__Exercise inputs__
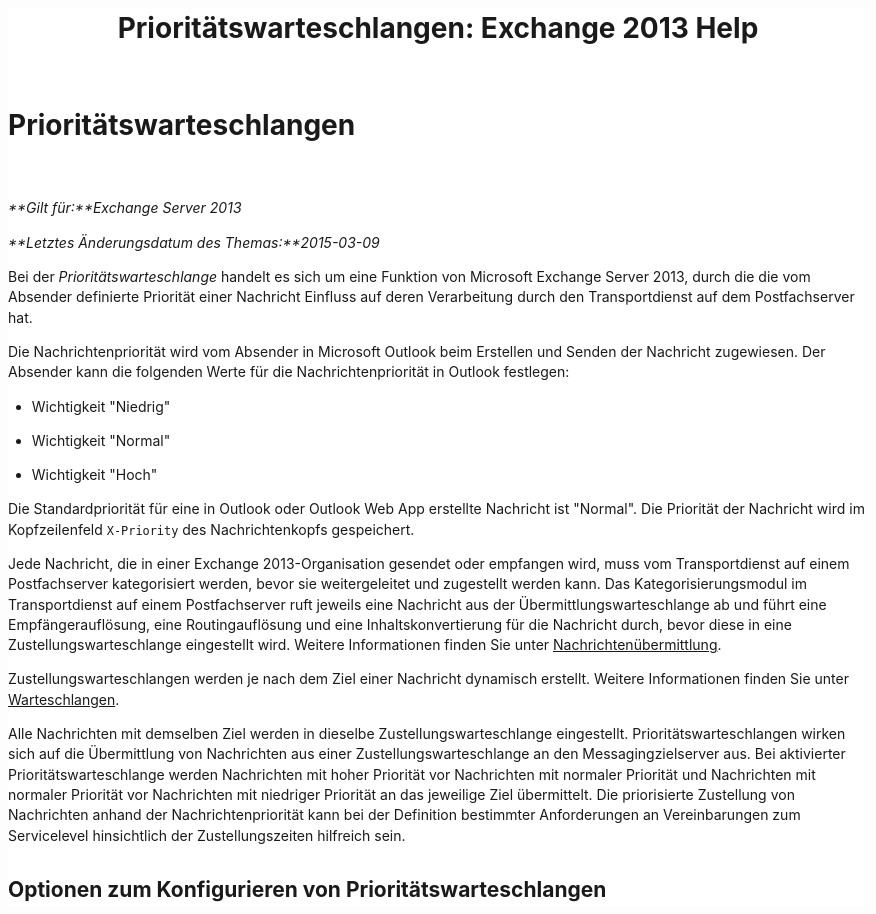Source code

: ﻿---
title: 'Prioritätswarteschlangen: Exchange 2013 Help'
TOCTitle: Prioritätswarteschlangen
ms:assetid: 6edbd826-fe55-435b-9c63-48e6365c3d09
ms:mtpsurl: https://technet.microsoft.com/de-de/library/Bb691107(v=EXCHG.150)
ms:contentKeyID: 51409312
ms.date: 04/24/2018
mtps_version: v=EXCHG.150
ms.translationtype: HT
---

# Prioritätswarteschlangen

 

_**Gilt für:**Exchange Server 2013_

_**Letztes Änderungsdatum des Themas:**2015-03-09_

Bei der *Prioritätswarteschlange* handelt es sich um eine Funktion von Microsoft Exchange Server 2013, durch die die vom Absender definierte Priorität einer Nachricht Einfluss auf deren Verarbeitung durch den Transportdienst auf dem Postfachserver hat.

Die Nachrichtenpriorität wird vom Absender in Microsoft Outlook beim Erstellen und Senden der Nachricht zugewiesen. Der Absender kann die folgenden Werte für die Nachrichtenpriorität in Outlook festlegen:

  - Wichtigkeit "Niedrig"

  - Wichtigkeit "Normal"

  - Wichtigkeit "Hoch"

Die Standardpriorität für eine in Outlook oder Outlook Web App erstellte Nachricht ist "Normal". Die Priorität der Nachricht wird im Kopfzeilenfeld `X-Priority` des Nachrichtenkopfs gespeichert.

Jede Nachricht, die in einer Exchange 2013-Organisation gesendet oder empfangen wird, muss vom Transportdienst auf einem Postfachserver kategorisiert werden, bevor sie weitergeleitet und zugestellt werden kann. Das Kategorisierungsmodul im Transportdienst auf einem Postfachserver ruft jeweils eine Nachricht aus der Übermittlungswarteschlange ab und führt eine Empfängerauflösung, eine Routingauflösung und eine Inhaltskonvertierung für die Nachricht durch, bevor diese in eine Zustellungswarteschlange eingestellt wird. Weitere Informationen finden Sie unter [Nachrichtenübermittlung](mail-flow-exchange-2013-help.md).

Zustellungswarteschlangen werden je nach dem Ziel einer Nachricht dynamisch erstellt. Weitere Informationen finden Sie unter [Warteschlangen](queues-exchange-2013-help.md).

Alle Nachrichten mit demselben Ziel werden in dieselbe Zustellungswarteschlange eingestellt. Prioritätswarteschlangen wirken sich auf die Übermittlung von Nachrichten aus einer Zustellungswarteschlange an den Messagingzielserver aus. Bei aktivierter Prioritätswarteschlange werden Nachrichten mit hoher Priorität vor Nachrichten mit normaler Priorität und Nachrichten mit normaler Priorität vor Nachrichten mit niedriger Priorität an das jeweilige Ziel übermittelt. Die priorisierte Zustellung von Nachrichten anhand der Nachrichtenpriorität kann bei der Definition bestimmter Anforderungen an Vereinbarungen zum Servicelevel hinsichtlich der Zustellungszeiten hilfreich sein.

## Optionen zum Konfigurieren von Prioritätswarteschlangen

__What the exercise asks__
Count the lines above that contain the string "eingestellt". Treat the match as case-sensitive and reply with the number only.

__Exercise solution__
2